Axiata Group Berhad - Solid 1HFY24

sectoranalyst
Publish date: Thu, 29 Aug 2024, 09:56 AM

Review

  • Excluding the forex and derivative loss of RM140.5mn and other exceptional items, Axiata’s 1HFY24 core profit of RM330.0mn came in within expectations, accounting for 45.0% and 48.1% of ours and consensus’ full-year estimates.
  • The group declared a first interim dividend of 5.0sen/share, maintaining the same amount declared in the corresponding period of last year.
  • YoY, 1HFY24’s revenue and EBIT grew 7.8% and 42.9% to RM11,418mn and RM1,766mn, respectively.
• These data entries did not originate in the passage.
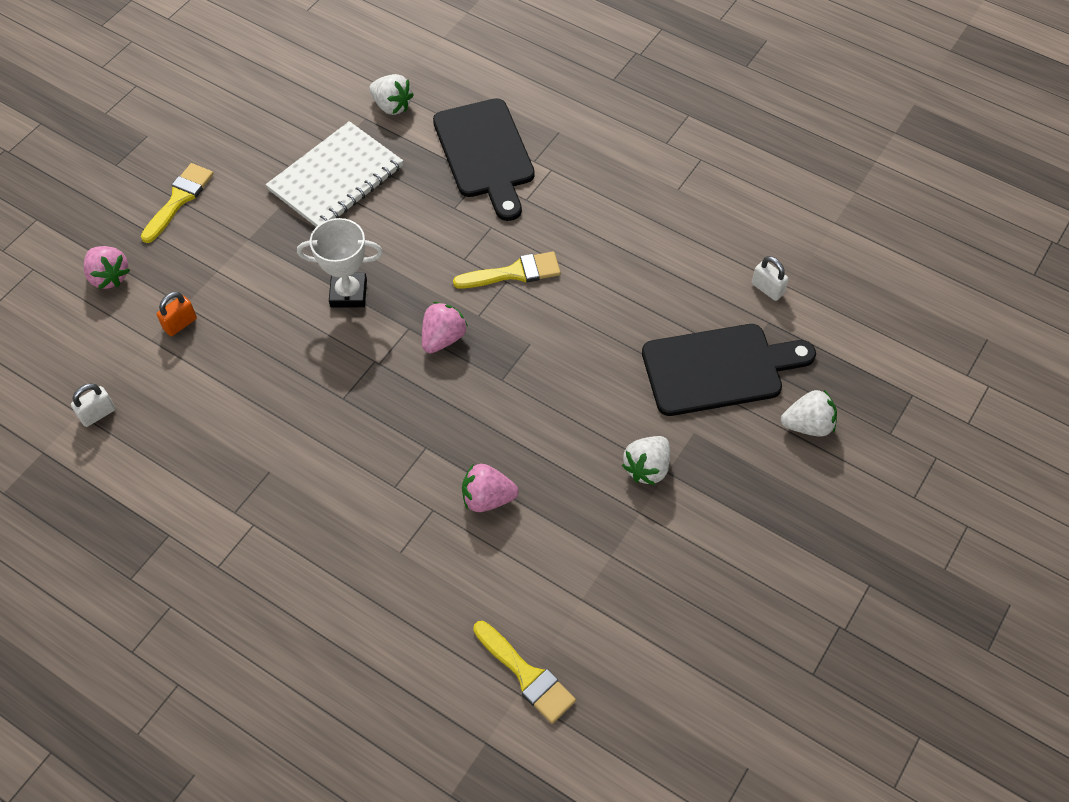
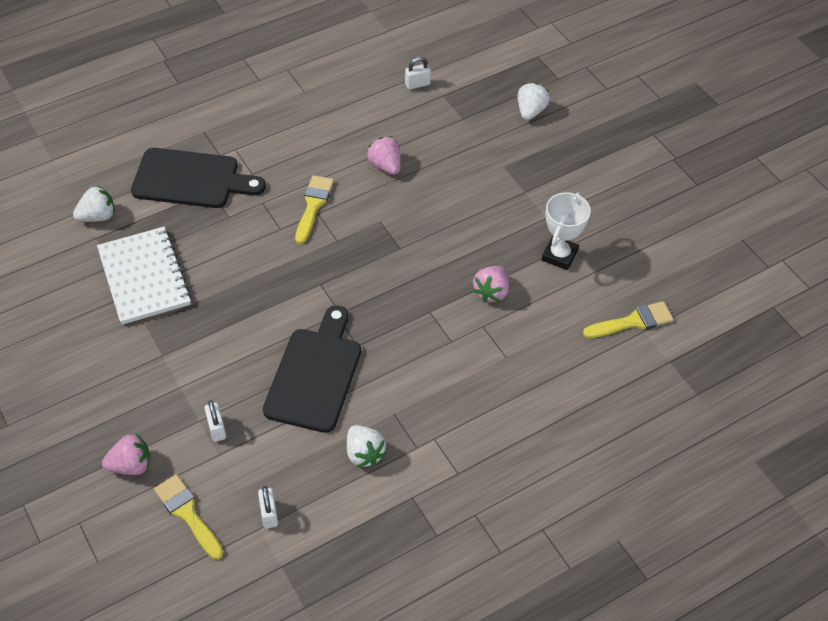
camera: 65 degrees left, 5 degrees down
(179, 199) = (84, 389): yellow brush -> yellow brush (187, 513)
(180, 324) = (217, 428): orange padlock -> white padlock
(348, 293) = (263, 308): white trophy -> white trophy (559, 255)
(443, 338) = (343, 267): pink strawberry -> pink strawberry (385, 165)
(647, 468) = (516, 200): white strawberry -> white strawberry (364, 453)
(719, 369) = (463, 134): black cutting board -> black cutting board (315, 374)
On a constant currency basis, the revenue and EBIT grew 5.2% YoY and 40.0% YoY. All opcos contributed decent revenue growth except Link Net and Dialog. Meanwhile, the stronger EBIT was largely supported by XL, Smart, and Robi from market repair and cost optimisation, as well as decent growth in EDOTCO’s key markets. Together with a higher share of profit from associates, the group’s core profit surged 338.1% YoY to RM330.0mn.
  • For XL, the better earnings performance was driven by resilient ARPU and improved contribution from data and digital services. Coupled with savings in infrastructure and sales & marketing costs, the core profit of XL surged 94.1% to RM167mn. Meanwhile, Smart saw its core profit jump 42.3% to RM215mn, thanks to healthy growth in subscribers and ARPU as well as lower direct costs. For Robi, it recorded a core profit of RM65mn (+117.7%), underpinned by data and positive subscriber growth, and cost optimisation measures.
  • QoQ, 2QFY24’s revenue grew by 1.7% to RM5,756mn, mainly contributed by infrastructure business. Meanwhile, the group saw the EBITDA grow by 3.2% to RM2,825mn, thanks to higher revenue.

Impact

  • Maintain our FY24 and FY26 earnings forecasts.

Outlook

  • Pertaining to the recent social unrest in Bangladesh, management revealed that the network shutdowns could have an impact on revenue of about USD10.0mn. Meanwhile, management also highlighted that the recent flood in Bangladesh could be another threat to Robi.
  • Despite all the ongoing challenges, especially in Bangladesh, management maintained its headline KPIs: i) revenue growth of mid-single digits and ii) EBIT growth of mid-teens, based on continuing operations. Meanwhile, CAPEX remained guided at RM6.1bn.

Valuation & Recommendation

  • After incorporating a 4-star ESG premium based on our latest internal guidelines, we revised the target price from RM2.57 to RM2.65, based on SOTP valuation. Upgrade the stock from Sell to Hold.